The Tom Wolfe Weekend Seminar: "Olive Kittredge" Featuring the Author Elizabeth Strout April 25-26, 2014

This year marks the 11th annual Tom Wolfe Weekend Seminar. Sponsored by the W&L Class of 1951 in honor of its classmate Tom Wolfe, the program annually features a writer of contemporary note. Last year's program, "New Ways of Knowing: Novelist as Journalist / Journalist as Novelist," featured Jennifer Egan and her Pulitzer Prize-winning novel, A Visit from the Goon Squad. This year's seminar will feature Elizabeth Strout and the novel that earned her the 2009 Pulitzer Prize for fiction, Olive Kitteridge. Other works by Strout include her much admired first novel Amy and Isabelle, Abide with Me, and her most recent novel, The Burgess Boys.
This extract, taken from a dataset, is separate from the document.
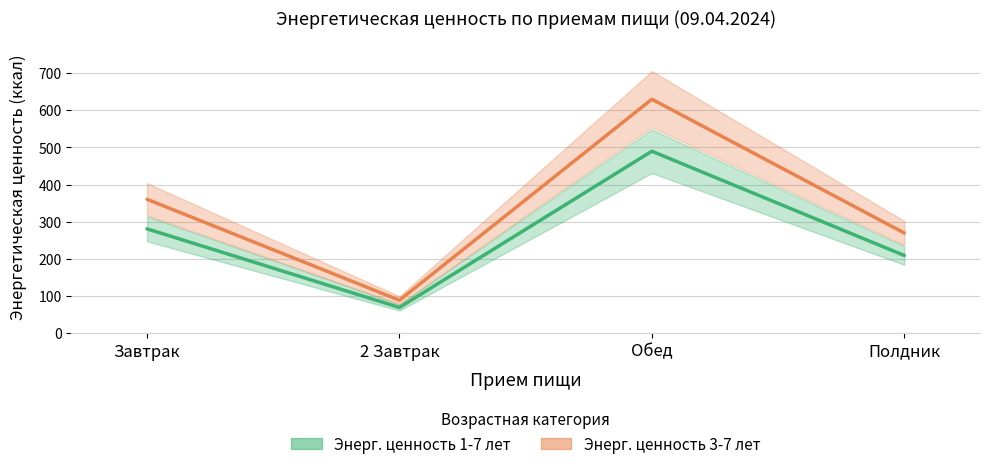

Which series has the widest spread of values?

Энерг. ценность 3-7 лет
"Elizabeth Strout animates the ordinary with astonishing force," wrote The New Yorker in describing Strout's Olive Kitteridge. A collection of 13 short narratives bound together by the presence of a vividly drawn central character, Olive Kitteridge focuses on a single small town in Maine. At one level, the novel shows how lives in a single community are at once interwoven and universal. At the same time, it shows how a single, tender yet curmudgeonly main character is profoundly affected by a range of familiar circumstances and individuals. Through Strout's skillful writing, Olive Kitteridge presents not only an extraordinary variety of vividly drawn characters but also a remarkable portrait of a compassionate yet often ruthlessly honest central figure, a retired teacher who must endure the changes in her community as well as her own family. A reviewer in The Boston Globe writes "Olive Kitteridge is an often-painful book to read because of its insistence on life's sharper realities, but that is precisely what makes it such a gratifying stunner." While each of the 13 chapters within the novel is a well-crafted story, the stories within Olive Kitteridge ultimately coalesce into a brilliantly constructed and cohesive work of fiction, one that chronicles Olive's evolving awareness and acceptance of what life has offered her.
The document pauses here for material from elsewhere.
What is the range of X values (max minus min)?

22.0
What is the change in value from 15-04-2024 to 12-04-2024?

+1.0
Joining Elizabeth Strout in the program are Marc Conner, associate provost and popular Alumni College lecturer, and Karla Murdock, professor of psychology. Each will discuss Olive Kitteridge from a variety of perspectives. Is Olive an admirable character? Does the separate narrative format of the book disqualify it as a novel? And what does the novel say about contemporary life, about the way we live now? The discussion of these questions and more should make for a most stimulating seminar.